The right to think is the beginning of freedom, and speech must be protected from the government because speech is the beginning of thought.
– Justice Anthony Kennedy
It is the function of speech to free men from the bondage of irrational fears.
– Justice Louis Brandeis
Congress shall make no law . . . abridging the freedom of speech.
– U.S. Const. amend. I
In Catsiff v. McCarty (Division 3, April 12, 2012), the Court of Appeals held that the constitutional freedom of speech does not protect this octopus sign:
Or this octopus sign:
Apparently, the First Amendment protects pornography and unlimited cash contributions to Super PACs, but not a huge painting of a purple octopus. Constitutional law is confusing.
Walla Walla implemented a “sign code” to regulate signage in downtown Walla Walla. The sign code regulates the size, height, and total area of business signs, and before hanging a sign a business must obtain a permit.
Robert Catsiff did not obtain a permit before unveiling the two signs shown above. The signs are for Catsiff’s store — the Inland Octopus toy store and gift shop, which has a nice website featuring pictures of the signs and a discussion of related litigation. The city determined that Catsiff’s signs violated the Walla Walla code. Catsiff appealed, claiming that the sign restrictions are unconstitutional.

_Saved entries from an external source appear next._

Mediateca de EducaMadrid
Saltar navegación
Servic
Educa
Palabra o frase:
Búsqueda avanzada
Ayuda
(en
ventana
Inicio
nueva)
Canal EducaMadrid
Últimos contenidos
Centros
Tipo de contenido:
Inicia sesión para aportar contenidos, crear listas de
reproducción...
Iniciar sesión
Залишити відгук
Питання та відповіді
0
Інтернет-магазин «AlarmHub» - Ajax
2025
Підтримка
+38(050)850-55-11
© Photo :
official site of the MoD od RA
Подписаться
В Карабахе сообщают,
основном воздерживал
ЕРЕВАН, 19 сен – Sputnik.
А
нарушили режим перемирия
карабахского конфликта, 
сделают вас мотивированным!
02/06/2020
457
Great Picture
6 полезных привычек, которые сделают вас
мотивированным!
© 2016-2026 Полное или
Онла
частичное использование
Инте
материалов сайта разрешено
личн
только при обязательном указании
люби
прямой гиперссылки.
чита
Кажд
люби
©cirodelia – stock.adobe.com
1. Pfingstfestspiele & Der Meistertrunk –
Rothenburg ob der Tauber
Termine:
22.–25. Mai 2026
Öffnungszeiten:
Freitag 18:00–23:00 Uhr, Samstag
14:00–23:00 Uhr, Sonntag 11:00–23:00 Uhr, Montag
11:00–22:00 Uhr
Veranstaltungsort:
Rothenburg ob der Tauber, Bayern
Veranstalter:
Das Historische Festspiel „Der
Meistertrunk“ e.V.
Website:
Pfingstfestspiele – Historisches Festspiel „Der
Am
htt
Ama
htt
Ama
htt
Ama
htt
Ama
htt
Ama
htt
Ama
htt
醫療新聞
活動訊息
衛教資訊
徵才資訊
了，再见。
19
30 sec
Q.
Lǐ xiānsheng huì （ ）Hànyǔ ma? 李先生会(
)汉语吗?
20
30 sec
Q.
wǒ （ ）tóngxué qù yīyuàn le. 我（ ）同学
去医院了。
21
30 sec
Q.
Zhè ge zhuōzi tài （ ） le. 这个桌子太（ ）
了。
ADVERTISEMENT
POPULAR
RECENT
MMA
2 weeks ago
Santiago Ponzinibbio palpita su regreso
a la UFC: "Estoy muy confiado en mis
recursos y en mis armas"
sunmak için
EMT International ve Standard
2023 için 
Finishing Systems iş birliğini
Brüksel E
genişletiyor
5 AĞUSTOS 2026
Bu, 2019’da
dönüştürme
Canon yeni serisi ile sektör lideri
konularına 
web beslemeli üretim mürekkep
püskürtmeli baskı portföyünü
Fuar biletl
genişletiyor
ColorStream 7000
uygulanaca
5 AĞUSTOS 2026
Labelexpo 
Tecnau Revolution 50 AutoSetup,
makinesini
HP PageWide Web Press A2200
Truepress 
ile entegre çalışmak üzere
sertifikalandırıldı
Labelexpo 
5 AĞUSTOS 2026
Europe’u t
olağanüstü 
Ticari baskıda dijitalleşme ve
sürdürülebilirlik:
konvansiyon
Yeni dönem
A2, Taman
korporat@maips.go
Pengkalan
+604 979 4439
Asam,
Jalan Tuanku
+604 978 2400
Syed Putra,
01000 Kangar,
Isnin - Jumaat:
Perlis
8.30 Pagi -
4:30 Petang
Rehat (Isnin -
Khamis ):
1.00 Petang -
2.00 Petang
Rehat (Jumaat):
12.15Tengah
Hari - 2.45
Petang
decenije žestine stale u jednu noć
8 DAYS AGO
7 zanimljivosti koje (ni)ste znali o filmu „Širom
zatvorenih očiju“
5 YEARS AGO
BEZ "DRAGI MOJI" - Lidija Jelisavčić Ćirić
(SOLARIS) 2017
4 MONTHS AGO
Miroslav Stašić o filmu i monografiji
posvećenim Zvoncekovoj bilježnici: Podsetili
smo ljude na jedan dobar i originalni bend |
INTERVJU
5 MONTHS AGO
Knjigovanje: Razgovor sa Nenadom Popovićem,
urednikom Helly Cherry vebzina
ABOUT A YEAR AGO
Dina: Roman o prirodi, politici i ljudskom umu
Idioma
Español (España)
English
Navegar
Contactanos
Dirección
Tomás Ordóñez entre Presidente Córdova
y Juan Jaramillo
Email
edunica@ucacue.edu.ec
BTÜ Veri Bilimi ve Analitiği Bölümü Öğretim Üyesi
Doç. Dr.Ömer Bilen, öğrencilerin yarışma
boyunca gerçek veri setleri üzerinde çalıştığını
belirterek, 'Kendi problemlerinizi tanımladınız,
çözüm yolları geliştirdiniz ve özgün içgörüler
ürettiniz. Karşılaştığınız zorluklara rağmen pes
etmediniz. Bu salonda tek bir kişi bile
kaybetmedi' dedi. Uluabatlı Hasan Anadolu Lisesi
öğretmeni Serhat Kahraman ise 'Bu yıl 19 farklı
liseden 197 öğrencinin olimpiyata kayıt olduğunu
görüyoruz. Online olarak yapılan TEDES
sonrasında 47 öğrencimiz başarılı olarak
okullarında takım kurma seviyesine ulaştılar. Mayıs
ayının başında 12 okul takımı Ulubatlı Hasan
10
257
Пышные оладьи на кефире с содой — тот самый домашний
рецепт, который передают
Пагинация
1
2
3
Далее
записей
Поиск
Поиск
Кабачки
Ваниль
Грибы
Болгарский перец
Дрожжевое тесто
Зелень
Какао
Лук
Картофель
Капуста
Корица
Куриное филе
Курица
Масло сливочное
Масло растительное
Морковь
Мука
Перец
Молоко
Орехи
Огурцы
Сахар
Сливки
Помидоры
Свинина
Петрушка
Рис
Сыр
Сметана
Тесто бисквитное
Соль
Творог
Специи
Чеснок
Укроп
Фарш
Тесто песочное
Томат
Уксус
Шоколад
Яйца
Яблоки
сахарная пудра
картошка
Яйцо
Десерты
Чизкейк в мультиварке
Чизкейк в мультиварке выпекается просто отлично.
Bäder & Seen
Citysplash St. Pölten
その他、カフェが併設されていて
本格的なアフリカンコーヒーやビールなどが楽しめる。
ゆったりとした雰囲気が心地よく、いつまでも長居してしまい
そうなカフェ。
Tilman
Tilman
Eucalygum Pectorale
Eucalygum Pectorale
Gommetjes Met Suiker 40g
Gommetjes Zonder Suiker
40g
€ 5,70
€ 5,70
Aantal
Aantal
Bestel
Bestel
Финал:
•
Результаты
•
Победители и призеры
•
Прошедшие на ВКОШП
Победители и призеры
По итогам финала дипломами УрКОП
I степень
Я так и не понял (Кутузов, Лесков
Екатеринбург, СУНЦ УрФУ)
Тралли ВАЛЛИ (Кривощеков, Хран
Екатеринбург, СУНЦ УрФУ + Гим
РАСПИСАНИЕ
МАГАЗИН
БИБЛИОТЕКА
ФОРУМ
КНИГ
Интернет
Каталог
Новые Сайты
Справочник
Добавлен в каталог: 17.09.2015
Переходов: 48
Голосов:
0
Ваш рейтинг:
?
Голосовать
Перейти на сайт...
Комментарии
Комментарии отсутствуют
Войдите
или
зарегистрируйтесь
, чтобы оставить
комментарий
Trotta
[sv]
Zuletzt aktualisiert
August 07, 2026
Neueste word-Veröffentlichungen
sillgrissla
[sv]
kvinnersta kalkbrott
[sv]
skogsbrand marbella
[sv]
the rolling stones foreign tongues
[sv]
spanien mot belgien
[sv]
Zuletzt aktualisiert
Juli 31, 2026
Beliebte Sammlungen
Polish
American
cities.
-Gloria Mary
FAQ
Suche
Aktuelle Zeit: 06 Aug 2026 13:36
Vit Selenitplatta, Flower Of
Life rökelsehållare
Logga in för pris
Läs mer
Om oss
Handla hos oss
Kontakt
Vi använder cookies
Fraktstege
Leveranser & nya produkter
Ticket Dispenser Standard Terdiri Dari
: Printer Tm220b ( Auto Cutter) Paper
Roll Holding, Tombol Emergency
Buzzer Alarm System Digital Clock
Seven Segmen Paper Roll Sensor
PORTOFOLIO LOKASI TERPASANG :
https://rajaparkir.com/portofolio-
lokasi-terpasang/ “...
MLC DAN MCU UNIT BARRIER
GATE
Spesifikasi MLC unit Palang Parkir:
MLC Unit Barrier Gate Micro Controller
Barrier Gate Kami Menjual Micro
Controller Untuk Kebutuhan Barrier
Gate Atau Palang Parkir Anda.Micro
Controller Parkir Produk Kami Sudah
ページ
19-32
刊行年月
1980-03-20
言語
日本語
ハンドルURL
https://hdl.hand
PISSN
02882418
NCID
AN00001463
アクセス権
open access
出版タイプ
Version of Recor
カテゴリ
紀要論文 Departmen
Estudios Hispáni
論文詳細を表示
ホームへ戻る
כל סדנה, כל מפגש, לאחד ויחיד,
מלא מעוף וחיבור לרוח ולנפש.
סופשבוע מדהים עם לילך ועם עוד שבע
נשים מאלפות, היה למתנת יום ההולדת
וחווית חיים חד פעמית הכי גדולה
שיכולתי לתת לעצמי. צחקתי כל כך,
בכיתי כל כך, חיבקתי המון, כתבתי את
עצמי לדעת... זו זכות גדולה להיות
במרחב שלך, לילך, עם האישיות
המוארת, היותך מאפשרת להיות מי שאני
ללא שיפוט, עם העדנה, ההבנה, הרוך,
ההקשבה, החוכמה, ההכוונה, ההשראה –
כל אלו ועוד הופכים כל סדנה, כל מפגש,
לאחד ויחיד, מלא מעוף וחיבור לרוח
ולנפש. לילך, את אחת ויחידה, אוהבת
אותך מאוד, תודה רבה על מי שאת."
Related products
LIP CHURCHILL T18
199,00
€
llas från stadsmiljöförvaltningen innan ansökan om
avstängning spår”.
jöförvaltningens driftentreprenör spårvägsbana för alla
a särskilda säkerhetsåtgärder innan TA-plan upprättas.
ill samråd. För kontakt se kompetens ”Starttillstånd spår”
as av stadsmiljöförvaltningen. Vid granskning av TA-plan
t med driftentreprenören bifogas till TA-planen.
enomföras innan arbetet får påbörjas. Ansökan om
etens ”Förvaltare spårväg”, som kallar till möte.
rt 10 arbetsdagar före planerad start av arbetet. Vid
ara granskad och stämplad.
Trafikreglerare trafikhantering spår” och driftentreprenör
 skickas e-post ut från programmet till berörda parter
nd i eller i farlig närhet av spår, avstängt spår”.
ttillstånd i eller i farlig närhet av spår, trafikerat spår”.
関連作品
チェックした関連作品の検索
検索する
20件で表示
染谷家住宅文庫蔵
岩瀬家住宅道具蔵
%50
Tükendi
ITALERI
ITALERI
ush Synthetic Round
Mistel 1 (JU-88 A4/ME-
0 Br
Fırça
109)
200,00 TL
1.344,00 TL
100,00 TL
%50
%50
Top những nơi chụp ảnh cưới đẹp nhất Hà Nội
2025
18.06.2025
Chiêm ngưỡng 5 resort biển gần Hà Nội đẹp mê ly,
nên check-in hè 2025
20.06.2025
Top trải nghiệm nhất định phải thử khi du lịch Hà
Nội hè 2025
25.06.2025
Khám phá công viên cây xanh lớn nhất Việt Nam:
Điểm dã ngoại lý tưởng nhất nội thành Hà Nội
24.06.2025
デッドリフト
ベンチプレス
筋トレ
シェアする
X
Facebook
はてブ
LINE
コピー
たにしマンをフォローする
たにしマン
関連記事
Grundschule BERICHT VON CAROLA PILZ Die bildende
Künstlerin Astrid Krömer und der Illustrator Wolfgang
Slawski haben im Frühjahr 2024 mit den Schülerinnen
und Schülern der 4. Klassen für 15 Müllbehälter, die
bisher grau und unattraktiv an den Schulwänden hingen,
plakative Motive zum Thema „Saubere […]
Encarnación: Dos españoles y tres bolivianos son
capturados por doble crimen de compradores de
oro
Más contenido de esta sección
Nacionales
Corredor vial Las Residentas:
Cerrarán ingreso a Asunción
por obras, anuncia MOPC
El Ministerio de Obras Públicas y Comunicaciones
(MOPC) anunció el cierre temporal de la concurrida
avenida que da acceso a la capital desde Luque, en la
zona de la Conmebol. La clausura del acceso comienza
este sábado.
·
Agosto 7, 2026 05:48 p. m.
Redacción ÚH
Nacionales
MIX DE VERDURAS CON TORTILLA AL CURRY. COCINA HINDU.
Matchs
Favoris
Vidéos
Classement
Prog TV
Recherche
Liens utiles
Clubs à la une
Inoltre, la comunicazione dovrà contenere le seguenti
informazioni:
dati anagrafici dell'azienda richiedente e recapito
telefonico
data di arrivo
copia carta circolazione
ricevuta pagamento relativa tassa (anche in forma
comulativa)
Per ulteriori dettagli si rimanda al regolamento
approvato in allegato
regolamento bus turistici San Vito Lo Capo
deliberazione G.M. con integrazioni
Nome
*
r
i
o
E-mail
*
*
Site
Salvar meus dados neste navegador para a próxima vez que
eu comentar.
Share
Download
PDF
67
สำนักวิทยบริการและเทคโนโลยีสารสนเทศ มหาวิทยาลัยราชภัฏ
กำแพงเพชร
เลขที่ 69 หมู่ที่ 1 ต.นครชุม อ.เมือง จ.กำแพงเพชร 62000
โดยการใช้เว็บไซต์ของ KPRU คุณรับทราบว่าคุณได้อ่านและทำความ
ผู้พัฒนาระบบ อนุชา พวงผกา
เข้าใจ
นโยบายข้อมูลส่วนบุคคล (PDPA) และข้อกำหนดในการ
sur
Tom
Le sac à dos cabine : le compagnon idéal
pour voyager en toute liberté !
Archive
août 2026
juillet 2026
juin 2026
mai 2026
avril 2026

First, the Court of Appeals held that the signs are commercial speech, which entitles them to a lesser degree of constitutional protection. The Court employed two independent tests to come to this conclusion: (1) that the signs were related solely to the economic interests of the speaker and the audience (i.e., the store and its customers) and (2) that the signs proposed a commercial transaction (i.e., come into my store and buy stuff).
But commercial speech is still entitled to some level of protection. The city was therefore required to justify its regulations. Because the Court determined that the relevant code provisions regulated only the non-communicative aspects of signs (height, size, area, etc.) the regulations would be upheld if they were (a) content neutral, (b) reasonable, and (c) supported by a legitimate (as opposed to compelling or substantial) government interest.
Under this analysis, the Court of Appeals concluded that the regulations are constitutional. The regulations are content neutral; they just concern measurements. The regulations are reasonable because the city was looking to limit over-sized signage, and the regs did just that. The regulations are supported by the legitimate interests of (i) traffic safety and (ii) aesthetics. While those are not huge interests, they are sufficient to regulate the non-communicative aspects of commercial speech.
Catsiff had a few additional arguments. He claimed that the regulations were vague because it is unclear what a “sign” is. But the Court had no trouble understanding the scope of the regs. He also argued that the regulations were overbroad because non-commercial speech would also be limited by the restrictions and permit requirements. The Court dismissed this argument by stating that the regs are really just about advertising, but I’m not convinced that’s right. In any event, questions of First Amendment overbreadth and the difference between facial and as-applied challenges to speech restrictions are way beyond my comfort zone (without a lot more research) or the scope of this blog post. Lastly, Catsiff argued that the regulations were a prior restraint, but the Court of Appeals concluded they were not. Rather, they are just regular old regulations and permit requirements for commercial signs.